Perform a transformation on all values of a dict.

RestrictDict

Restrict the annotation dictionary to the annotation items with featuring one of the selected keys.

SameSizeTensorValues

Up- or down-scale the tensor mask values of a dictionary to all have the same size.

Transformations for (tensor) images

AsBatch

Ensure that the given transformation is fed with a batch of inputs.

BatchWiseImageTransform

Wrap a transformation operating on a batch of masks to also work on single masks.

Binarize

Simple class for binarizing tensors into high and low class values.

BinarizeByQuantile

Set all but the given highest number of pixels / q-th quantile in an image to zero, rest to 1.

ConvOpWrapper

Base wrapper class to turn convolutional batch operations into single mask operations.

ImageTransform

Transformations that can be applied to images.

IntersectDecode

IoU encode a single mask.

IntersectEncode

Intersection encode a single mask.

IoUEncode

IoU encode a single mask.

NoGrad

Disable requires_grad for the given tensors.

PadAndResize

Transformation that pads an image to a given ratio and then resizes it to fixed size.

RecursiveLambda

Generic lambda transformation that applies the given function with the standard ImageTransform recursion.

Resize

Simple resize.

Threshold

Threshold tensors and set new values below and/or above the threshold.

ToActMap

Evaluate a given image by a torch model on the correct device.

ToBBoxes

Treat pixels of given mask as scores of constant-size bounding boxes, and return a mask with the non-max-suppressed bounding boxes.

ToFixedDims

Squeeze or unsqueeze a tensor to obtain specified number of dimensions.

ToTensor

Turn objects into tensors or move tensors to given device or dtype.

WithThresh

Wrap a batch transformation with binarizing (and unsqueezing) before and after.

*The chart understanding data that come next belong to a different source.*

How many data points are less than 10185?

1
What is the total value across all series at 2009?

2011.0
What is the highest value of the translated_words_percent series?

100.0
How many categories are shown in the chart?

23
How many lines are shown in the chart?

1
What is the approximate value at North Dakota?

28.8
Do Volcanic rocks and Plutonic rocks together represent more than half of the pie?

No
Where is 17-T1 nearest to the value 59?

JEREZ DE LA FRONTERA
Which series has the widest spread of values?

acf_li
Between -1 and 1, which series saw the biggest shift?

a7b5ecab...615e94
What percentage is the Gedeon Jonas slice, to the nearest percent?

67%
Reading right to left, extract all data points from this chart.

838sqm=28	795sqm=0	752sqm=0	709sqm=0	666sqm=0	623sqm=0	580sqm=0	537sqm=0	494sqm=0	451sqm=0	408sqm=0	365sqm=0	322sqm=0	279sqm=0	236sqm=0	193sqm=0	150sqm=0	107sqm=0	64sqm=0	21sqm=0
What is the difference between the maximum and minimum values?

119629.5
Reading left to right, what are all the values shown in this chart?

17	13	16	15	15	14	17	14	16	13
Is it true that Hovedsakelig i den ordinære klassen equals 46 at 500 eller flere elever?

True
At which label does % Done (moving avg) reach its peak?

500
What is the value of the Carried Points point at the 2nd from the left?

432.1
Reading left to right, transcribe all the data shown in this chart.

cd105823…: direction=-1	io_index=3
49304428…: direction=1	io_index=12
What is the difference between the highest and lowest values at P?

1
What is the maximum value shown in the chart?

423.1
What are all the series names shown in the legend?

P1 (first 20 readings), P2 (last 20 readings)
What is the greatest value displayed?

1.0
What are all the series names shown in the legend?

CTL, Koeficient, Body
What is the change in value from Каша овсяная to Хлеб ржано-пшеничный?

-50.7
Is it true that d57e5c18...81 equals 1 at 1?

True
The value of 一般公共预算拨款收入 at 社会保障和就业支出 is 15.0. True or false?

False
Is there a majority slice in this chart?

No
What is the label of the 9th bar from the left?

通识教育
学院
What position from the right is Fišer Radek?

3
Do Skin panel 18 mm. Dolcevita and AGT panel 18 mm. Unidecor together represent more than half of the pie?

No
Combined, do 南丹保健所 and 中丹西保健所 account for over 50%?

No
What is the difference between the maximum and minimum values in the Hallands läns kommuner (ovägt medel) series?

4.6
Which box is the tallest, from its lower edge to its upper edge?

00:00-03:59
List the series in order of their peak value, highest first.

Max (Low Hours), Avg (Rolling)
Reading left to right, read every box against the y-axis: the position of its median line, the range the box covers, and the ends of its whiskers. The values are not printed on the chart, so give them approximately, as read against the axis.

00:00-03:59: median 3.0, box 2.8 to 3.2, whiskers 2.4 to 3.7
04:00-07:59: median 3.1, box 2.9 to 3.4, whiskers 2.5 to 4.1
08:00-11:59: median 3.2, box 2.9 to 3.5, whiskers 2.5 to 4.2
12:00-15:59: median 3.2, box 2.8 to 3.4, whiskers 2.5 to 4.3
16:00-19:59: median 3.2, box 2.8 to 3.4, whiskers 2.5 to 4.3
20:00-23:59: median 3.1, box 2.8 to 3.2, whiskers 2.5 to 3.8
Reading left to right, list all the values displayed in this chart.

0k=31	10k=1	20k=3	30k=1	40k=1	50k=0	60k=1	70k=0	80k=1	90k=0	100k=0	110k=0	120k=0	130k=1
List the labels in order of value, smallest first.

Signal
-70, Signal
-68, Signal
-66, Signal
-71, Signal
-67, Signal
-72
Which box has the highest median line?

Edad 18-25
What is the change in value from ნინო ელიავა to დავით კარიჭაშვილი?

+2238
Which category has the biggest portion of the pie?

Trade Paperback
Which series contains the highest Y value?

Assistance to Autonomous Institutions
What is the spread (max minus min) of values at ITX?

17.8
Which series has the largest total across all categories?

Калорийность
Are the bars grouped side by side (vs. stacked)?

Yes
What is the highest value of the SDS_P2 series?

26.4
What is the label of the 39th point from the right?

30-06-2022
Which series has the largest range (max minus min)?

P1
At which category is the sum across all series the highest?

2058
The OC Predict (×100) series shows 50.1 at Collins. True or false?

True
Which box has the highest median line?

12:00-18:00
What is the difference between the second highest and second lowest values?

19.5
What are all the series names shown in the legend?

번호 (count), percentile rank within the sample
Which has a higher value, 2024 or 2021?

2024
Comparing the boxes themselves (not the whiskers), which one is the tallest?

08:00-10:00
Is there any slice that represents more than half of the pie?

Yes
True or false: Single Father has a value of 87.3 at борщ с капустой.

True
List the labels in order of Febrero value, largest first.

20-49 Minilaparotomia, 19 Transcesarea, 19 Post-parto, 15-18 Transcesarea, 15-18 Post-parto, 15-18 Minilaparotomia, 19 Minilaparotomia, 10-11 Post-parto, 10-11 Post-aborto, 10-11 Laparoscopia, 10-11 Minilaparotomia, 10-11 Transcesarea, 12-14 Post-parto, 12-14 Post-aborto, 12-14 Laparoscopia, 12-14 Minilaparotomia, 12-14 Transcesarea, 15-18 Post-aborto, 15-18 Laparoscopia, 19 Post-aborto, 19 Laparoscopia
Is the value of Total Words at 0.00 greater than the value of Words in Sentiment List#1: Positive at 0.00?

Intersection and intersection over union encoders

BatchBoxBloat

Bloat single pixels to full boxes, always choosing the maximum box to be up front.

BatchConvOp

Base class for encoder that use convolution operations.

BatchIntersectDecode2D

Given batch of IoU encoded masks, estimates the original segmentation mask.

BatchIntersectEncode2D

Apply intersection encoding to batch of input masks of shape (batch, 1, height, width).

BatchIoUEncode2D

Apply intersection over union encoding to an input batch.

BatchPeakDetection

Keep only peak points, i.e. ones that take the maximum value within a window around them.

BatchWindowOp

Base class for encoder that use windowing operations.

Visualization and Utility Functions

From hybrid_learning.datasets.data_visualization

apply_mask(img, mask[, color, alpha])

Apply monochrome (possibly non-binary) mask to image of same size with alpha value.

apply_masks(img, masks[, colors, alphas])

compare_masks(*masks[, colors])

Merge several monochrome masks in different colors into the same image.

mean_proportion_pos_px(masks)

From the given samples, calculate the mean of the proportion of positive pixels per mask.

neg_pixel_prop(data[, max_num_samples, ...])

Collect the mean proportion of negative pixels in the binary segmentation mask data.

to_img(tens)

Transform a (cuda) tensor to a PIL.Image.Image.

to_monochrome_img(img_t)

torch.Tensor to monochrome PIL.Image.Image in 'L' (=8-bit) mode.

visualize_classification_data(dataset[, ...])

Visualize a dataset yielding tuples of the form (input, target_class_identifier).

visualize_mask_transforms(titled_datasets[, ...])

Visualize difference between original and the transformed masks of datasets.

visualize_segmentation_data(dataset[, ...])

Visualize a dataset yielding tuples of the form (input, target_mask).

From hybrid_learning.datasets.base

add_gaussian_peak(mask_np, centroid, ...[, ...])

Add a peak to the heatmap mask_np as a non-normalized gaussian at centroid.

cross_validation_splits(train_val_data, ...)

Split dataset it into num_splits and collect tuples of (rest, split).